**Written exercise 1**
In the forum thread about the best period of classical music, which three composers does Olias call a holy trinity?
**Written exercise 2**
Extend the forum thread about the best period of classical music, picking up right after its final post.
===== Text
If you classify Beethoven and Schubert as "Classical" then Classical, if "Romantic" then Romantic.


----------



## Olias (Nov 18, 2010)

If by "best" you mean "favorite" then it's the Classical Period for me. My holy trinity is Haydn, Mozart, and Beethoven.


----------



## 20centrfuge (Apr 13, 2007)

The best is yet to come


----------



## rice (Mar 23, 2017)

My favourite is romantic/late-romantic period, many late-romantic works were composed in the early 20th century, so I can't pick one.
Unless 20th century means modernist or contemporary, then it's romantic for me


----------



## Art Rock (Nov 28, 2009)

Taking "Best" as "Favourite", romantic.


----------



## Dan Ante (May 4, 2016)

As has been said by some extremely knowledgeable posters ''Romantic" is the favorite in my book but I have a strong liking for Handle.


----------



## joen_cph (Jan 17, 2010)

Pre-1900 is probably going to win here, it's usually the case.

Voted 20th century, since it fusions previous tendencies and adds to them in a wonderful, varied way, and has much more repertoire than the 21st so far, including the old-time classics of Mahler, Debussy, Ravel, Janacek, Nielsen, Sibelius, Scriabin, Elgar, Stravinsky, Neue Wiener Schule, etc.


----------



## Fabulin (Jun 10, 2019)

Voted Romantic.

Incredible to think that having Wagner, Brahms, Tchaikovsky, Bruckner, Dvorak, Liszt, Grieg, Saint-Saens, Rimsky, Mussorgsky, Alkan, and Strauss II at the same time was a reality in 1880.

Music has evolved since, and some composers took advantage of new discoveries, but as a whole, it lost 'Schwung', from which loss it is yet to recover.


----------



## elgar's ghost (Aug 8, 2010)

My favourite period is the first half of the 20th century. The years from c. 1910 through to the 1930s especially brought about numerous innovations and changes in approach but it could still accommodate the late-romantic 'old guard'. Any timeframe which has Weill, Schoenberg and Varèse rubbing shoulders with R. Strauss, Vaughan Williams and Rachmaninov has quite a lot going for it in my book.


----------



## Guest (Nov 25, 2019)

None holds sway as "the best". Gorgeous music was composed by a range of composers from across all periods.


----------



## janxharris (May 24, 2010)

Very surprised to see 20th leading (@ 27 votes old) even though I voted for it. Surely the Romantic will come out on top when more have voted?


----------



## joen_cph (Jan 17, 2010)

MacLeod said:


> None holds sway as "the best". Gorgeous music was composed by a range of composers from across all periods.


I'd assume the poll is about which sole period to ultimately choose as a personal or ~objective favourite.


----------



## norman bates (Aug 18, 2010)

I'm really surprised to see a lot of votes for the 20th century.
==========
===== Entries provided
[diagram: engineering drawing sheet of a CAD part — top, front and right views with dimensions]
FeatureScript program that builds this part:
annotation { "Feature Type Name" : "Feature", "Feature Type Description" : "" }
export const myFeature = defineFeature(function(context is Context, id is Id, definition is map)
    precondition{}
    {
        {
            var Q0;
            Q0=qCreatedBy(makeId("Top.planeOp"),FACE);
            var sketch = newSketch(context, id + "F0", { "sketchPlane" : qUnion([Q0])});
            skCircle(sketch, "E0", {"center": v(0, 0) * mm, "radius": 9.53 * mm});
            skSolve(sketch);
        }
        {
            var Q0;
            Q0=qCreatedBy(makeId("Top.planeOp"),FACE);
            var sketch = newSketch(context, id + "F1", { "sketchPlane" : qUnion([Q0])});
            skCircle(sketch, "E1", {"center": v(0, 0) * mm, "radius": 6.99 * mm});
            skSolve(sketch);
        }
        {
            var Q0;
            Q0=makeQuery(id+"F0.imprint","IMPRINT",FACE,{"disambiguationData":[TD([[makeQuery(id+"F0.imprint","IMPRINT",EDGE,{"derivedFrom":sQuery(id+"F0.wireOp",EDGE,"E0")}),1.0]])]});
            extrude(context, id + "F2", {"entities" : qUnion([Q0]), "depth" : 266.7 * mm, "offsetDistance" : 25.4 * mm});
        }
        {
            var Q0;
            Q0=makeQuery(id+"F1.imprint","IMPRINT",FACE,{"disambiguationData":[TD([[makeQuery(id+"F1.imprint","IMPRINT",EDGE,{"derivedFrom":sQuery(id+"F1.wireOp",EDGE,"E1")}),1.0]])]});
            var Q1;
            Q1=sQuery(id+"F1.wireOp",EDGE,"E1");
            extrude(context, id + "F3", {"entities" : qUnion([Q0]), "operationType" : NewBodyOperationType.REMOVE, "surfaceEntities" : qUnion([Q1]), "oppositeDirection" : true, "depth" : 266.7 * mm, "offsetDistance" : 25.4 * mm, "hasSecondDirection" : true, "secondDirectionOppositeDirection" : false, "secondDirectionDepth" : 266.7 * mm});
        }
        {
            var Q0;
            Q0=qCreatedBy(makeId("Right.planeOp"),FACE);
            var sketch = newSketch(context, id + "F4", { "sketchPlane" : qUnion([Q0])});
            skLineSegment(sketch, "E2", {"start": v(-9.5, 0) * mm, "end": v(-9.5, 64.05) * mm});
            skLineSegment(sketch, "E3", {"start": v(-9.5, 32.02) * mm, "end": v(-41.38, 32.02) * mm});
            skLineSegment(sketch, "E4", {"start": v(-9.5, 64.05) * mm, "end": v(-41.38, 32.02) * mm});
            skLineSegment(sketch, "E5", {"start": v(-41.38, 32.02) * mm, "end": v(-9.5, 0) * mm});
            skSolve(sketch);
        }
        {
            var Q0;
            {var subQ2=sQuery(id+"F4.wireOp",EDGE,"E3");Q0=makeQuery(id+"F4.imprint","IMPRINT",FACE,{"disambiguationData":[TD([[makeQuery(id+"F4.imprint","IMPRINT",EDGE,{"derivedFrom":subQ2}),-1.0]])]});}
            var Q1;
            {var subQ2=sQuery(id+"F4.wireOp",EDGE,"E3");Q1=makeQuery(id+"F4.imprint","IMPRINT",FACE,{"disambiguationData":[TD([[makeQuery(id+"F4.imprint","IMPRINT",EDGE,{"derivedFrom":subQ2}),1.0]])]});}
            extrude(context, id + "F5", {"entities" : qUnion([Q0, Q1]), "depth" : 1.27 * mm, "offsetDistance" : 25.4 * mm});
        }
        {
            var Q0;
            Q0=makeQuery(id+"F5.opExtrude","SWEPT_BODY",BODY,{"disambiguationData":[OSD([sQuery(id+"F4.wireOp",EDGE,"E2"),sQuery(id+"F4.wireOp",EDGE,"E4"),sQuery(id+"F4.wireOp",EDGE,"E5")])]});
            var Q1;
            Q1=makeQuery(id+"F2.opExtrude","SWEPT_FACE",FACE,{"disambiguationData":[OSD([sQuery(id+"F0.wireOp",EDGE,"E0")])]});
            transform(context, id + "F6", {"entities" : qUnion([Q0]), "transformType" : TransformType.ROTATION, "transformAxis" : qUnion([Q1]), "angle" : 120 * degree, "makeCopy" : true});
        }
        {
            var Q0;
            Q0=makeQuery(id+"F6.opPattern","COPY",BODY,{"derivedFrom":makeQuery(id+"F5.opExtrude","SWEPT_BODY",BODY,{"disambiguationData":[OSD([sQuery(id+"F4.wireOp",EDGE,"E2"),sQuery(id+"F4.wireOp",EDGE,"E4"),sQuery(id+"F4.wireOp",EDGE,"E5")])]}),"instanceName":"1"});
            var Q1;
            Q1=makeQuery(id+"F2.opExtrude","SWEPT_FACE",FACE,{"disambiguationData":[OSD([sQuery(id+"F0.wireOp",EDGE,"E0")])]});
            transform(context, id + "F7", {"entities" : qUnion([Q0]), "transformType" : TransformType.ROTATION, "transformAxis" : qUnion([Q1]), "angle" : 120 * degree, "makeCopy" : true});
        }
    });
==========
**Exercise result 1**
Haydn, Mozart, and Beethoven.

**Exercise result 2**
It's my favorite period too for the same reasons of joen_cph. There is beautiful traditional music and a lot of great stuff completely different from the past. And there are also other genres of music that I love (jazz, great american songbook, brazilian music, folk, rock) so it's an easy choice for me.


----------



## mikeh375 (Sep 7, 2017)

I'm pleasantly surprised too Norman...will it last ?


----------



## Tchaikov6 (Mar 30, 2016)

20th should be even one more ahead but I was on my phone and accidentally chose 21st instead.


----------



## Nereffid (Feb 6, 2013)

Voted for 20th century, which has a relatively high proportion of my favourite music.

But other than personal preferences, there isn't a "best".


----------



## Nereffid (Feb 6, 2013)

Nereffid said:


> Voted for 20th century, which has a relatively high proportion of my favourite music.


Actually, I should add in the interests of balance that the 20th century has a relatively high proportion of my least favourite music, too!


----------



## janxharris (May 24, 2010)

Nereffid said:


> Actually, I should add in the interests of balance that the 20th century has a relatively high proportion of my least favourite music, too!


Me 2.....................


----------



## crmoorhead (Apr 6, 2011)

DBLee said:


> If you classify Beethoven and Schubert as "Classical" then Classical, if "Romantic" then Romantic.


Are those two enough to sway it? :O


----------



## crmoorhead (Apr 6, 2011)

I voted for 20th century, but second would be Baroque. Everything else is good too, but I don't know much 21st century stuff to really have an opinion on that and I have to be in a specific mood to listen to anything pre-Baroque.


----------



## Simon Moon (Oct 10, 2013)

My favorite by far is the 20th and 21st century.

I find it hard in my mind to split the 20th and 21st centuries into separate periods, though for several reasons.

First, and most obvious, we are only 20 years into the 21st century.
Second, there really hasn't been a new musical movement that began in the 21st, that wasn't already extant in the 20th.
Third, many composers that were alive and composing in the late 20th century, are still active in the 21st.

Previous periods (to the 20th and 21st centuries) were not noted for the centuries they occured in, but their style, and what differentiated them, musically speaking, from what came before and after them.


----------



## Guest (Nov 25, 2019)

joen_cph said:


> I'd assume the poll is about which sole period to ultimately choose as a personal or ~objective favourite.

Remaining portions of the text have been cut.